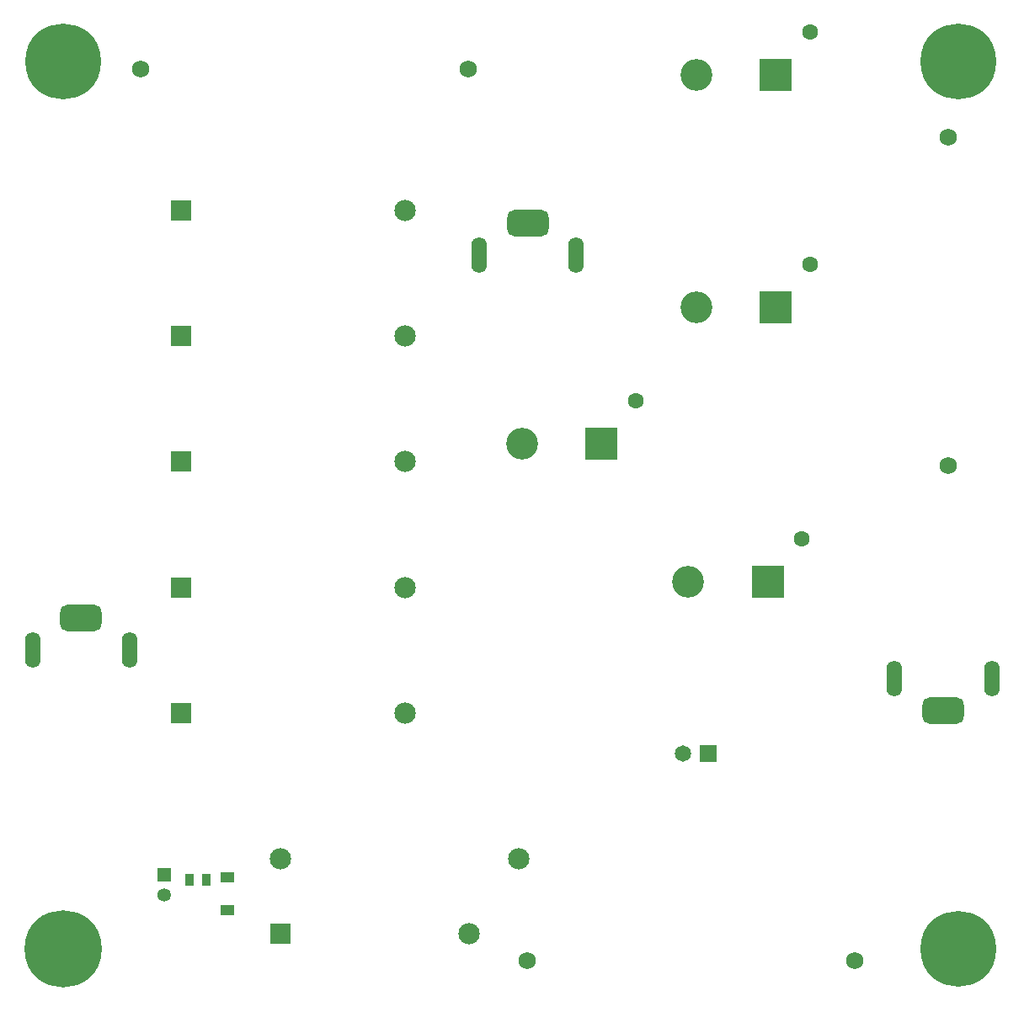
<source format=gts>
G04*
G04 #@! TF.GenerationSoftware,Altium Limited,Altium Designer,20.0.13 (296)*
G04*
G04 Layer_Color=8388736*
%FSLAX25Y25*%
%MOIN*%
G70*
G01*
G75*
%ADD18R,0.03356X0.04537*%
%ADD19R,0.05399X0.04198*%
%ADD20C,0.06506*%
%ADD21R,0.06506X0.06506*%
G04:AMPARAMS|DCode=22|XSize=163.48mil|YSize=104.43mil|CornerRadius=27.61mil|HoleSize=0mil|Usage=FLASHONLY|Rotation=0.000|XOffset=0mil|YOffset=0mil|HoleType=Round|Shape=RoundedRectangle|*
%AMROUNDEDRECTD22*
21,1,0.16348,0.04921,0,0,0.0*
21,1,0.10827,0.10443,0,0,0.0*
1,1,0.05521,0.05413,-0.02461*
1,1,0.05521,-0.05413,-0.02461*
1,1,0.05521,-0.05413,0.02461*
1,1,0.05521,0.05413,0.02461*
%
%ADD22ROUNDEDRECTD22*%
%ADD23O,0.06112X0.14183*%
%ADD24C,0.12600*%
%ADD25R,0.12600X0.12600*%
%ADD26C,0.06299*%
%ADD27C,0.06899*%
%ADD28C,0.30000*%
%ADD29C,0.30600*%
%ADD30C,0.08474*%
%ADD31R,0.08474X0.08474*%
%ADD32C,0.05324*%
%ADD33R,0.05324X0.05324*%
D18*
X76346Y50000D02*
D03*
X69653D02*
D03*
D19*
X84500Y50950D02*
D03*
Y38050D02*
D03*
D20*
X265000Y100000D02*
D03*
D21*
X275000D02*
D03*
D22*
X203383Y310000D02*
D03*
X26709Y153598D02*
D03*
X368000Y117000D02*
D03*
D23*
X184091Y297402D02*
D03*
X222674D02*
D03*
X7417Y141000D02*
D03*
X46000D02*
D03*
X387291Y129598D02*
D03*
X348709D02*
D03*
D24*
X270311Y368657D02*
D03*
Y276658D02*
D03*
X267000Y168000D02*
D03*
X201311Y222657D02*
D03*
D25*
X301689Y368657D02*
D03*
Y276658D02*
D03*
X298378Y168000D02*
D03*
X232689Y222657D02*
D03*
D26*
X315272Y385784D02*
D03*
Y293783D02*
D03*
X311961Y185126D02*
D03*
X246272Y239784D02*
D03*
D27*
X333000Y18000D02*
D03*
X203079D02*
D03*
X370000Y214000D02*
D03*
Y343921D02*
D03*
X180000Y371000D02*
D03*
X50079D02*
D03*
D28*
X374000Y22500D02*
D03*
Y374000D02*
D03*
X19500D02*
D03*
D29*
Y22500D02*
D03*
D30*
X199945Y58382D02*
D03*
X180102Y28618D02*
D03*
X105693Y58382D02*
D03*
X154791Y265250D02*
D03*
Y165750D02*
D03*
Y215500D02*
D03*
Y315000D02*
D03*
Y116000D02*
D03*
D31*
X105693Y28618D02*
D03*
X66209Y265250D02*
D03*
Y165750D02*
D03*
Y215500D02*
D03*
Y315000D02*
D03*
Y116000D02*
D03*
D32*
X59665Y44063D02*
D03*
D33*
Y51937D02*
D03*
M02*

</source>
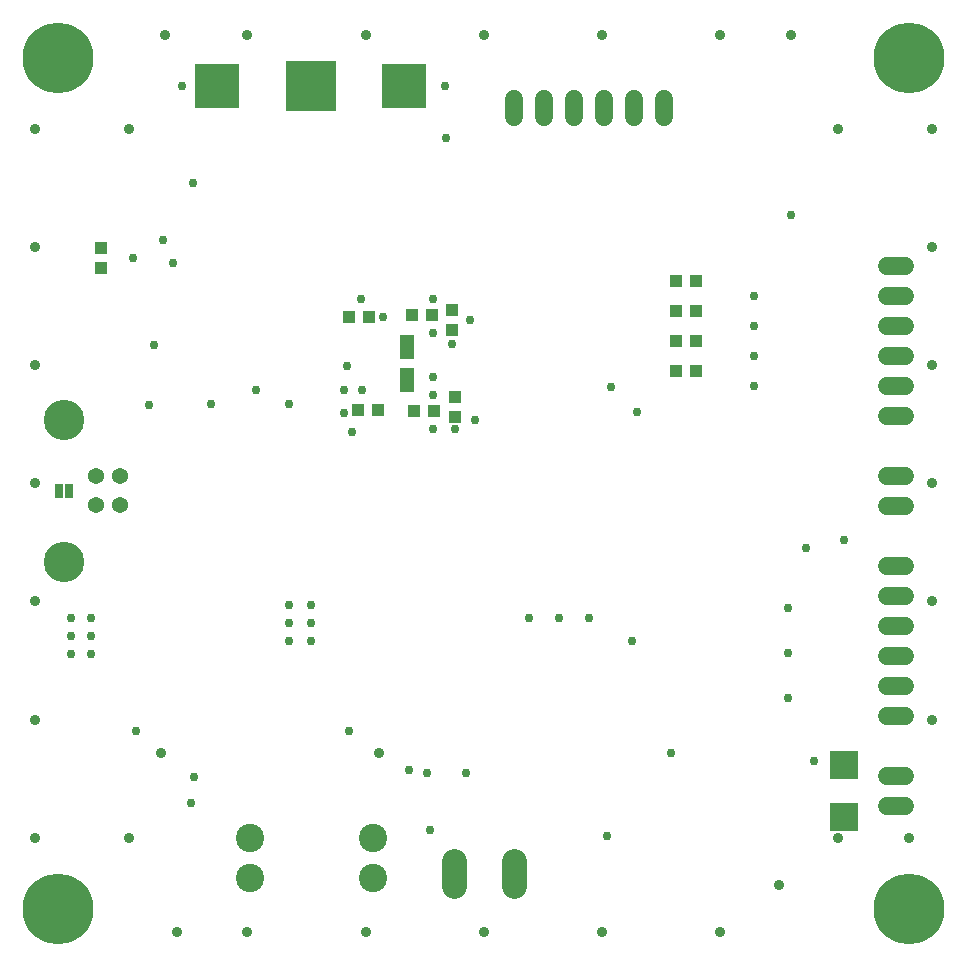
<source format=gbs>
G75*
%MOIN*%
%OFA0B0*%
%FSLAX25Y25*%
%IPPOS*%
%LPD*%
%AMOC8*
5,1,8,0,0,1.08239X$1,22.5*
%
%ADD10R,0.04331X0.03937*%
%ADD11R,0.03937X0.04331*%
%ADD12R,0.04724X0.07874*%
%ADD13R,0.15000X0.15000*%
%ADD14R,0.17000X0.17000*%
%ADD15C,0.06000*%
%ADD16C,0.08250*%
%ADD17C,0.09449*%
%ADD18R,0.09449X0.09449*%
%ADD19C,0.23622*%
%ADD20C,0.05400*%
%ADD21C,0.13500*%
%ADD22R,0.02500X0.05000*%
%ADD23C,0.03543*%
%ADD24C,0.02953*%
D10*
X0169954Y0223800D03*
X0176646Y0223800D03*
X0188454Y0223300D03*
X0195146Y0223300D03*
X0173646Y0254800D03*
X0166954Y0254800D03*
X0187954Y0255300D03*
X0194646Y0255300D03*
X0084300Y0270954D03*
X0084300Y0277646D03*
D11*
X0201300Y0257146D03*
X0201300Y0250454D03*
X0202300Y0228146D03*
X0202300Y0221454D03*
X0275954Y0236800D03*
X0282646Y0236800D03*
X0282646Y0246800D03*
X0275954Y0246800D03*
X0275954Y0256800D03*
X0282646Y0256800D03*
X0282646Y0266800D03*
X0275954Y0266800D03*
D12*
X0186300Y0244812D03*
X0186300Y0233788D03*
D13*
X0185300Y0331800D03*
X0122800Y0331800D03*
D14*
X0154300Y0331800D03*
D15*
X0221800Y0327300D02*
X0221800Y0321300D01*
X0231800Y0321300D02*
X0231800Y0327300D01*
X0241800Y0327300D02*
X0241800Y0321300D01*
X0251800Y0321300D02*
X0251800Y0327300D01*
X0261800Y0327300D02*
X0261800Y0321300D01*
X0271800Y0321300D02*
X0271800Y0327300D01*
X0346300Y0271800D02*
X0352300Y0271800D01*
X0352300Y0261800D02*
X0346300Y0261800D01*
X0346300Y0251800D02*
X0352300Y0251800D01*
X0352300Y0241800D02*
X0346300Y0241800D01*
X0346300Y0231800D02*
X0352300Y0231800D01*
X0352300Y0221800D02*
X0346300Y0221800D01*
X0346300Y0201800D02*
X0352300Y0201800D01*
X0352300Y0191800D02*
X0346300Y0191800D01*
X0346300Y0171800D02*
X0352300Y0171800D01*
X0352300Y0161800D02*
X0346300Y0161800D01*
X0346300Y0151800D02*
X0352300Y0151800D01*
X0352300Y0141800D02*
X0346300Y0141800D01*
X0346300Y0131800D02*
X0352300Y0131800D01*
X0352300Y0121800D02*
X0346300Y0121800D01*
X0346300Y0101800D02*
X0352300Y0101800D01*
X0352300Y0091800D02*
X0346300Y0091800D01*
D16*
X0221780Y0073425D02*
X0221780Y0065175D01*
X0201780Y0065175D02*
X0201780Y0073425D01*
D17*
X0174800Y0067600D03*
X0174800Y0081000D03*
X0133800Y0081000D03*
X0133800Y0067600D03*
D18*
X0331800Y0088139D03*
X0331800Y0105461D03*
D19*
X0070048Y0057548D03*
X0353513Y0057548D03*
X0353513Y0341013D03*
X0070048Y0341013D03*
D20*
X0082500Y0201700D03*
X0090400Y0201700D03*
X0090400Y0191900D03*
X0082500Y0191900D03*
D21*
X0071800Y0173100D03*
X0071800Y0220500D03*
D22*
X0073422Y0196800D03*
X0070178Y0196800D03*
D23*
X0062174Y0199280D03*
X0062174Y0159910D03*
X0062174Y0120540D03*
X0062174Y0081170D03*
X0093670Y0081170D03*
X0104300Y0109300D03*
X0109418Y0049674D03*
X0133040Y0049674D03*
X0172410Y0049674D03*
X0211780Y0049674D03*
X0251150Y0049674D03*
X0290520Y0049674D03*
X0310206Y0065422D03*
X0329891Y0081170D03*
X0353513Y0081170D03*
X0361387Y0120540D03*
X0361387Y0159910D03*
X0361387Y0199280D03*
X0361387Y0238650D03*
X0361387Y0278020D03*
X0361387Y0317391D03*
X0329891Y0317391D03*
X0314143Y0348887D03*
X0290520Y0348887D03*
X0251150Y0348887D03*
X0211780Y0348887D03*
X0172410Y0348887D03*
X0133040Y0348887D03*
X0105481Y0348887D03*
X0093670Y0317391D03*
X0062174Y0317391D03*
X0062174Y0278020D03*
X0062174Y0238650D03*
X0176800Y0109300D03*
D24*
X0166800Y0116800D03*
X0186800Y0103800D03*
X0192800Y0102800D03*
X0205800Y0102800D03*
X0193800Y0083800D03*
X0252800Y0081800D03*
X0274300Y0109300D03*
X0261300Y0146800D03*
X0246800Y0154300D03*
X0236800Y0154300D03*
X0226800Y0154300D03*
X0202300Y0217300D03*
X0208800Y0220300D03*
X0194800Y0217300D03*
X0194800Y0228800D03*
X0194800Y0234800D03*
X0201300Y0245800D03*
X0194800Y0249300D03*
X0194800Y0260800D03*
X0207300Y0253800D03*
X0178300Y0254800D03*
X0170800Y0260800D03*
X0166300Y0238300D03*
X0165300Y0230300D03*
X0171300Y0230300D03*
X0165300Y0222800D03*
X0167800Y0216300D03*
X0146800Y0225800D03*
X0135800Y0230300D03*
X0120800Y0225800D03*
X0100300Y0225300D03*
X0101800Y0245300D03*
X0108300Y0272800D03*
X0104800Y0280300D03*
X0094800Y0274300D03*
X0114800Y0299300D03*
X0111300Y0331800D03*
X0198800Y0331800D03*
X0199300Y0314300D03*
X0254300Y0231550D03*
X0262800Y0223050D03*
X0301800Y0231800D03*
X0301800Y0241800D03*
X0301800Y0251800D03*
X0301800Y0261800D03*
X0314300Y0288800D03*
X0331800Y0180300D03*
X0319300Y0177800D03*
X0313300Y0157800D03*
X0313300Y0142800D03*
X0313300Y0127800D03*
X0321800Y0106800D03*
X0154300Y0146800D03*
X0154300Y0152800D03*
X0154300Y0158800D03*
X0146800Y0158800D03*
X0146800Y0152800D03*
X0146800Y0146800D03*
X0115300Y0101300D03*
X0114300Y0092800D03*
X0095800Y0116800D03*
X0080800Y0142300D03*
X0074300Y0142300D03*
X0074300Y0148300D03*
X0074300Y0154300D03*
X0080800Y0154300D03*
X0080800Y0148300D03*
M02*

</source>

*Exercise details:*
When the line with "X0104800Y0280300D03*" is reached in the data above, begin copying, and stop after the line with "X0154300Y0152800D03*"; copy each line exactly, both ends included.

*Task output:*
X0104800Y0280300D03*
X0094800Y0274300D03*
X0114800Y0299300D03*
X0111300Y0331800D03*
X0198800Y0331800D03*
X0199300Y0314300D03*
X0254300Y0231550D03*
X0262800Y0223050D03*
X0301800Y0231800D03*
X0301800Y0241800D03*
X0301800Y0251800D03*
X0301800Y0261800D03*
X0314300Y0288800D03*
X0331800Y0180300D03*
X0319300Y0177800D03*
X0313300Y0157800D03*
X0313300Y0142800D03*
X0313300Y0127800D03*
X0321800Y0106800D03*
X0154300Y0146800D03*
X0154300Y0152800D03*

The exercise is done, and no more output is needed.